(Saved data entries)
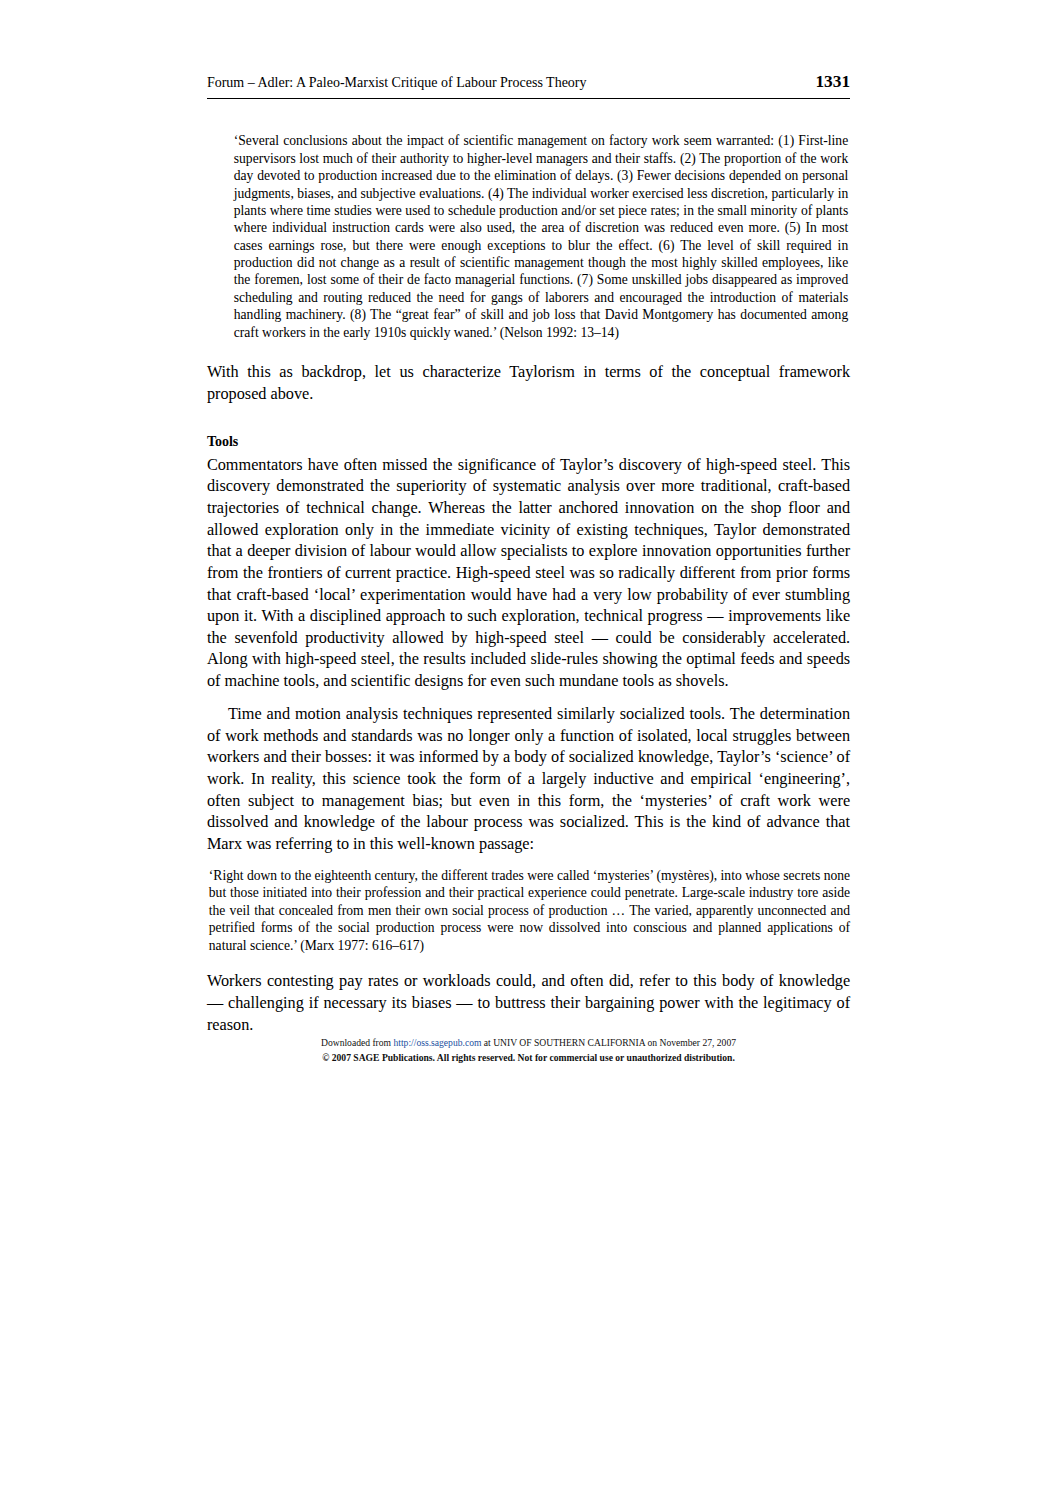Forum – Adler: A Paleo-Marxist Critique of Labour Process Theory 1331
‘Several conclusions about the impact of scientific management on factory work seem warranted: (1) First-line supervisors lost much of their authority to higher-level managers and their staffs. (2) The proportion of the work day devoted to production increased due to the elimination of delays. (3) Fewer decisions depended on personal judgments, biases, and subjective evaluations. (4) The individual worker exercised less discretion, particularly in plants where time studies were used to schedule production and/or set piece rates; in the small minority of plants where individual instruction cards were also used, the area of discretion was reduced even more. (5) In most cases earnings rose, but there were enough exceptions to blur the effect. (6) The level of skill required in production did not change as a result of scientific management though the most highly skilled employees, like the foremen, lost some of their de facto managerial functions. (7) Some unskilled jobs disappeared as improved scheduling and routing reduced the need for gangs of laborers and encouraged the introduction of materials handling machinery. (8) The “great fear” of skill and job loss that David Montgomery has documented among craft workers in the early 1910s quickly waned.’ (Nelson 1992: 13–14)
With this as backdrop, let us characterize Taylorism in terms of the conceptual framework proposed above.
Tools
Commentators have often missed the significance of Taylor’s discovery of high-speed steel. This discovery demonstrated the superiority of systematic analysis over more traditional, craft-based trajectories of technical change. Whereas the latter anchored innovation on the shop floor and allowed exploration only in the immediate vicinity of existing techniques, Taylor demonstrated that a deeper division of labour would allow specialists to explore innovation opportunities further from the frontiers of current practice. High-speed steel was so radically different from prior forms that craft-based ‘local’ experimentation would have had a very low probability of ever stumbling upon it. With a disciplined approach to such exploration, technical progress — improvements like the sevenfold productivity allowed by high-speed steel — could be considerably accelerated. Along with high-speed steel, the results included slide-rules showing the optimal feeds and speeds of machine tools, and scientific designs for even such mundane tools as shovels.
Time and motion analysis techniques represented similarly socialized tools. The determination of work methods and standards was no longer only a function of isolated, local struggles between workers and their bosses: it was informed by a body of socialized knowledge, Taylor’s ‘science’ of work. In reality, this science took the form of a largely inductive and empirical ‘engineering’, often subject to management bias; but even in this form, the ‘mysteries’ of craft work were dissolved and knowledge of the labour process was socialized. This is the kind of advance that Marx was referring to in this well-known passage:
‘Right down to the eighteenth century, the different trades were called ‘mysteries’ (mystères), into whose secrets none but those initiated into their profession and their practical experience could penetrate. Large-scale industry tore aside the veil that concealed from men their own social process of production … The varied, apparently unconnected and petrified forms of the social production process were now dissolved into conscious and planned applications of natural science.’ (Marx 1977: 616–617)
Workers contesting pay rates or workloads could, and often did, refer to this body of knowledge — challenging if necessary its biases — to buttress their bargaining power with the legitimacy of reason.
Downloaded from http://oss.sagepub.com at UNIV OF SOUTHERN CALIFORNIA on November 27, 2007
© 2007 SAGE Publications. All rights reserved. Not for commercial use or unauthorized distribution.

> _WHAT YOU ARE ASKED TO DO_:
Print all entries exactly; skip the pictures.

> _ANSWER TO THIS TASK_:
Forum – Adler: A Paleo-Marxist Critique of Labour Process Theory 1331
‘Several conclusions about the impact of scientific management on factory work seem warranted: (1) First-line supervisors lost much of their authority to higher-level managers and their staffs. (2) The proportion of the work day devoted to production increased due to the elimination of delays. (3) Fewer decisions depended on personal judgments, biases, and subjective evaluations. (4) The individual worker exercised less discretion, particularly in plants where time studies were used to schedule production and/or set piece rates; in the small minority of plants where individual instruction cards were also used, the area of discretion was reduced even more. (5) In most cases earnings rose, but there were enough exceptions to blur the effect. (6) The level of skill required in production did not change as a result of scientific management though the most highly skilled employees, like the foremen, lost some of their de facto managerial functions. (7) Some unskilled jobs disappeared as improved scheduling and routing reduced the need for gangs of laborers and encouraged the introduction of materials handling machinery. (8) The “great fear” of skill and job loss that David Montgomery has documented among craft workers in the early 1910s quickly waned.’ (Nelson 1992: 13–14)
With this as backdrop, let us characterize Taylorism in terms of the conceptual framework proposed above.
Tools
Commentators have often missed the significance of Taylor’s discovery of high-speed steel. This discovery demonstrated the superiority of systematic analysis over more traditional, craft-based trajectories of technical change. Whereas the latter anchored innovation on the shop floor and allowed exploration only in the immediate vicinity of existing techniques, Taylor demonstrated that a deeper division of labour would allow specialists to explore innovation opportunities further from the frontiers of current practice. High-speed steel was so radically different from prior forms that craft-based ‘local’ experimentation would have had a very low probability of ever stumbling upon it. With a disciplined approach to such exploration, technical progress — improvements like the sevenfold productivity allowed by high-speed steel — could be considerably accelerated. Along with high-speed steel, the results included slide-rules showing the optimal feeds and speeds of machine tools, and scientific designs for even such mundane tools as shovels.
Time and motion analysis techniques represented similarly socialized tools. The determination of work methods and standards was no longer only a function of isolated, local struggles between workers and their bosses: it was informed by a body of socialized knowledge, Taylor’s ‘science’ of work. In reality, this science took the form of a largely inductive and empirical ‘engineering’, often subject to management bias; but even in this form, the ‘mysteries’ of craft work were dissolved and knowledge of the labour process was socialized. This is the kind of advance that Marx was referring to in this well-known passage:
‘Right down to the eighteenth century, the different trades were called ‘mysteries’ (mystères), into whose secrets none but those initiated into their profession and their practical experience could penetrate. Large-scale industry tore aside the veil that concealed from men their own social process of production … The varied, apparently unconnected and petrified forms of the social production process were now dissolved into conscious and planned applications of natural science.’ (Marx 1977: 616–617)
Workers contesting pay rates or workloads could, and often did, refer to this body of knowledge — challenging if necessary its biases — to buttress their bargaining power with the legitimacy of reason.
Downloaded from http://oss.sagepub.com at UNIV OF SOUTHERN CALIFORNIA on November 27, 2007
© 2007 SAGE Publications. All rights reserved. Not for commercial use or unauthorized distribution.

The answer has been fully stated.